Search the entries for the string "element" and give the number of lines that hold it, nothing more.

= = =

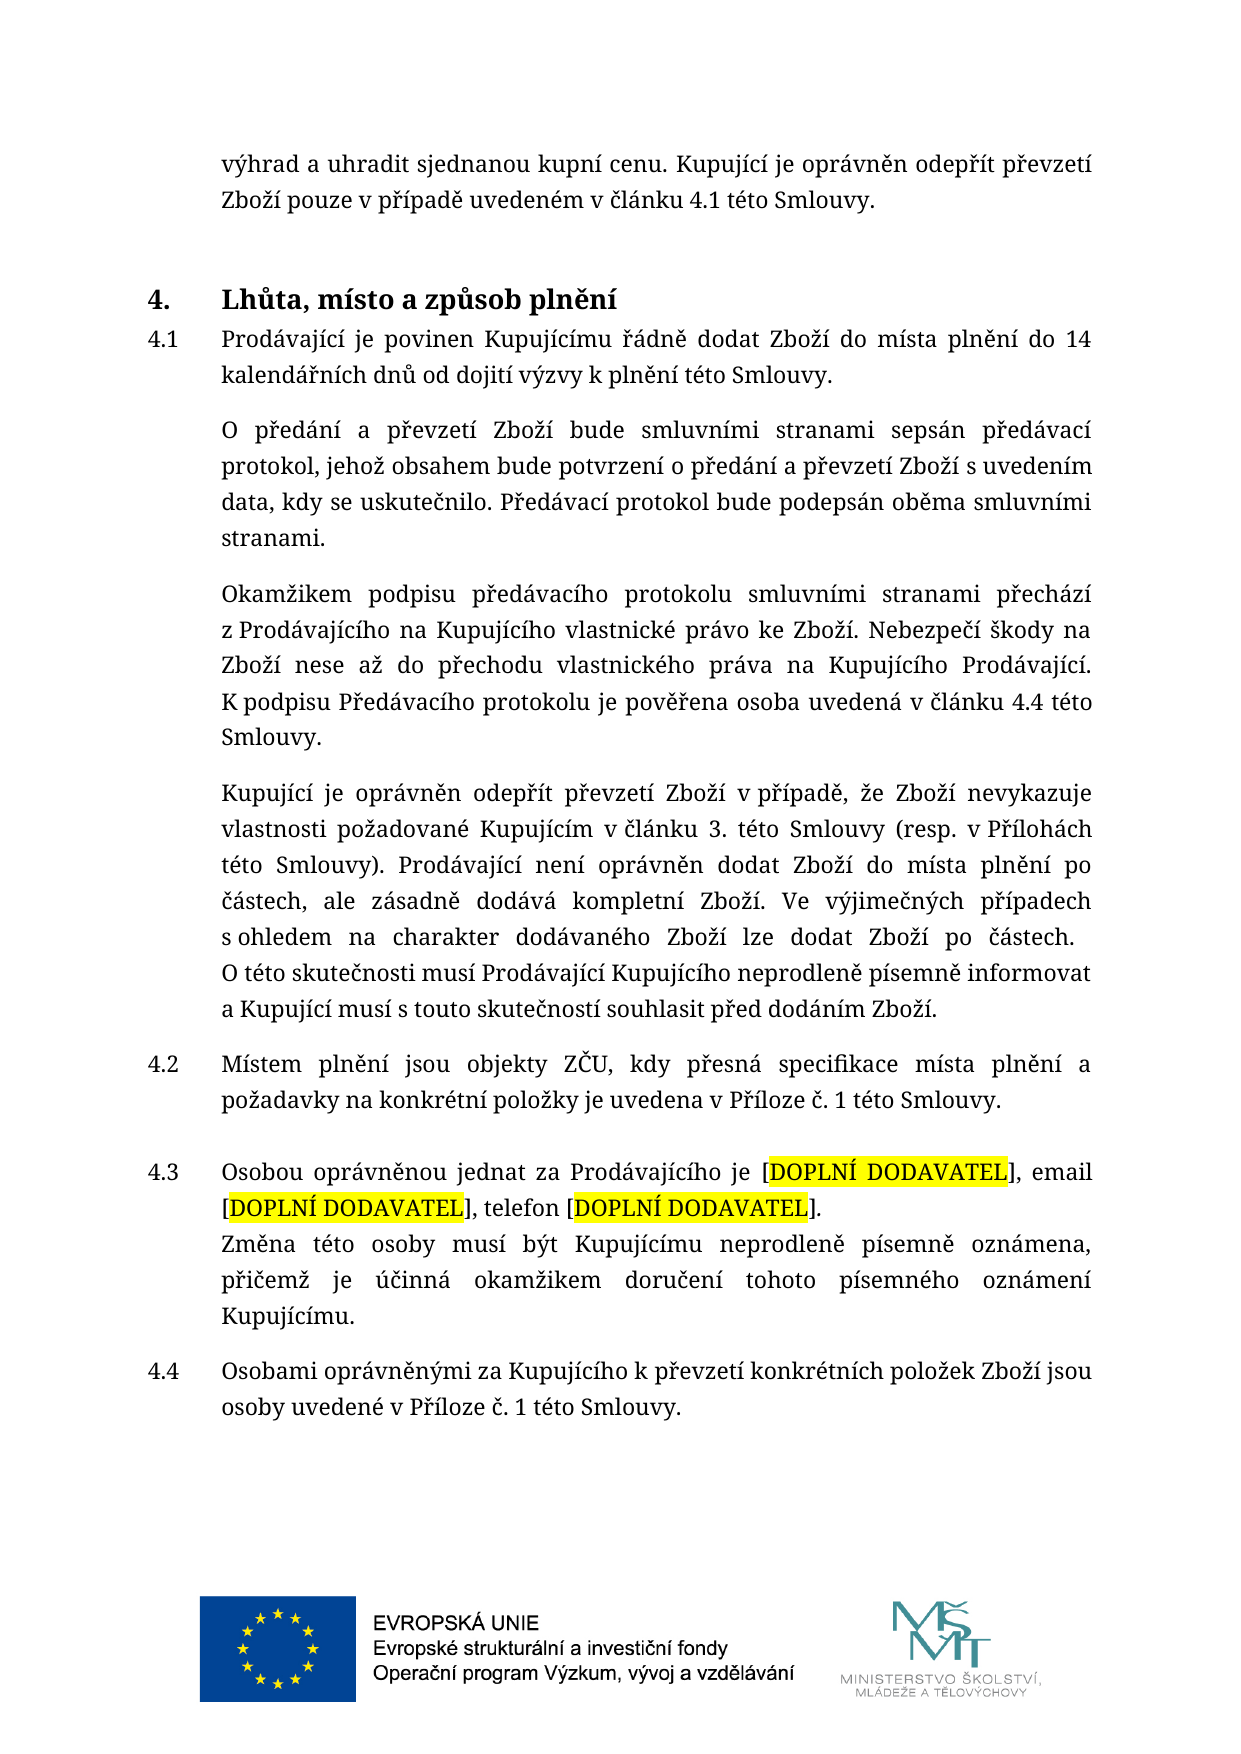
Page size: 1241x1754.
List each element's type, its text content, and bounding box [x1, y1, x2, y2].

text Kupující je oprávněn odepřít převzetí Zboží v případě, že Zboží nevykazuje vlastnosti požadované Kupujícím v článku 3. této Smlouvy (resp. v Přílohách této Smlouvy). Prodávající není oprávněn dodat Zboží do místa plnění po částech, ale zásadně dodává kompletní Zboží. Ve výjimečných případech s ohledem na charakter dodávaného Zboží lze dodat Zboží po částech. O této skutečnosti musí Prodávající Kupujícího neprodleně písemně informovat a Kupující musí s touto skutečností souhlasit před dodáním Zboží. [221, 777, 1093, 1024]
text 4.2 Místem plnění jsou objekty ZČU, kdy přesná specifikace místa plnění a požadavky na konkrétní položky je uvedena v Příloze č. 1 této Smlouvy. [148, 1048, 1093, 1115]
text 3.2 Prodávající se zavazuje dodat Kupujícímu veškeré Zboží specifikované v Přílohách této Smlouvy a převést na něj vlastnické právo k předmětu Smlouvy. Kupující se zavazuje předmět Smlouvy převzít s výhradami, nebo bez výhrad a uhradit sjednanou kupní cenu. Kupující je oprávněn odepřít převzetí Zboží pouze v případě uvedeném v článku 4.1 této Smlouvy. [148, 148, 1093, 215]
picture [147, 1545, 1093, 1754]
text Okamžikem podpisu předávacího protokolu smluvními stranami přechází z Prodávajícího na Kupujícího vlastnické právo ke Zboží. Nebezpečí škody na Zboží nese až do přechodu vlastnického práva na Kupujícího Prodávající. K podpisu Předávacího protokolu je pověřena osoba uvedená v článku 4.4 této Smlouvy. [221, 578, 1093, 753]
text 4. Lhůta, místo a způsob plnění [148, 280, 1093, 317]
text O předání a převzetí Zboží bude smluvními stranami sepsán předávací protokol, jehož obsahem bude potvrzení o předání a převzetí Zboží s uvedením data, kdy se uskutečnilo. Předávací protokol bude podepsán oběma smluvními stranami. [221, 414, 1093, 553]
text 4.1 Prodávající je povinen Kupujícímu řádně dodat Zboží do místa plnění do 14 kalendářních dnů od dojití výzvy k plnění této Smlouvy. [148, 323, 1093, 390]
text Změna této osoby musí být Kupujícímu neprodleně písemně oznámena, přičemž je účinná okamžikem doručení tohoto písemného oznámení Kupujícímu. [148, 1228, 1093, 1331]
text 4.4 Osobami oprávněnými za Kupujícího k převzetí konkrétních položek Zboží jsou osoby uvedené v Příloze č. 1 této Smlouvy. [148, 1355, 1093, 1422]
text 4.3 Osobou oprávněnou jednat za Prodávajícího je [DOPLNÍ DODAVATEL], email [DOPLNÍ DODAVATEL], telefon [DOPLNÍ DODAVATEL]. [148, 1156, 1093, 1223]
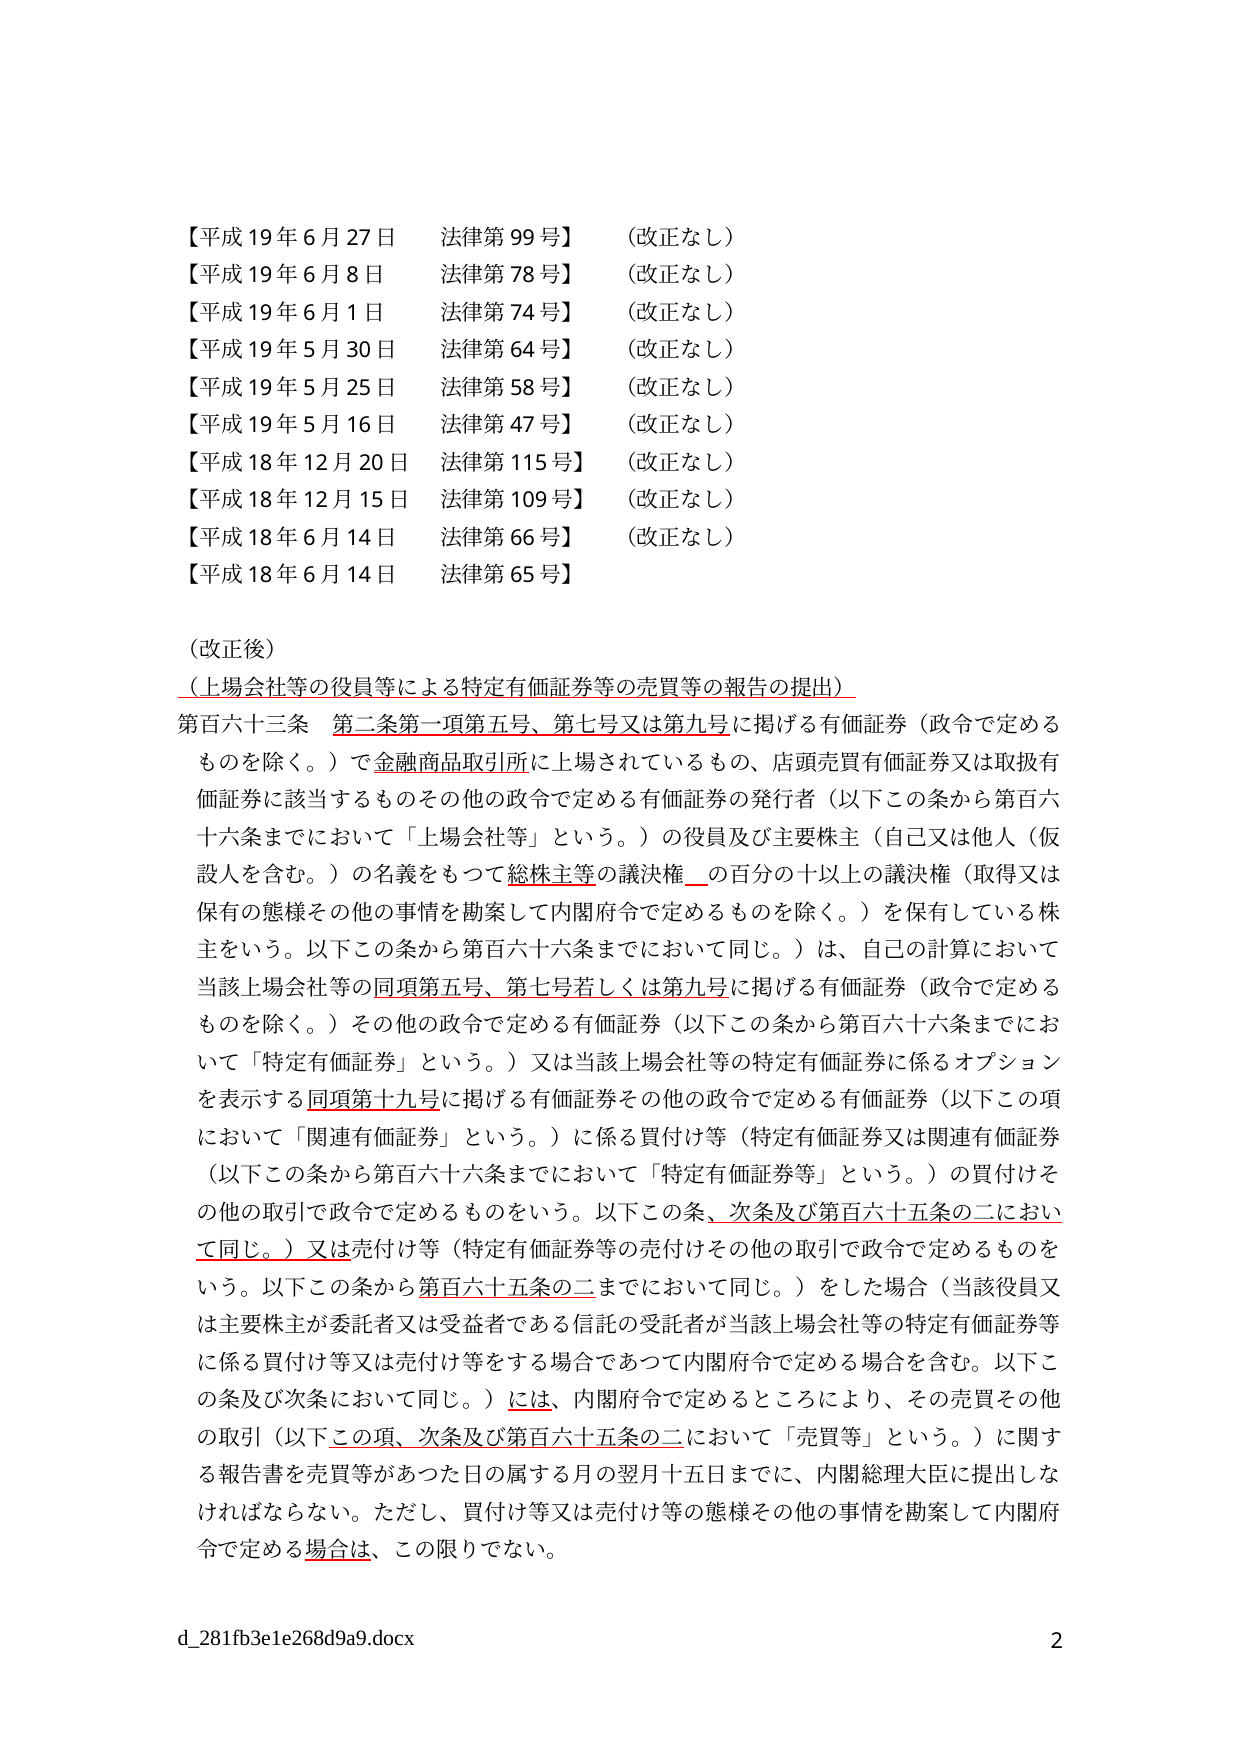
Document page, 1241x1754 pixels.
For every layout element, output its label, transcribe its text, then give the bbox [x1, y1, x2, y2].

= = =

● **Task response**: 2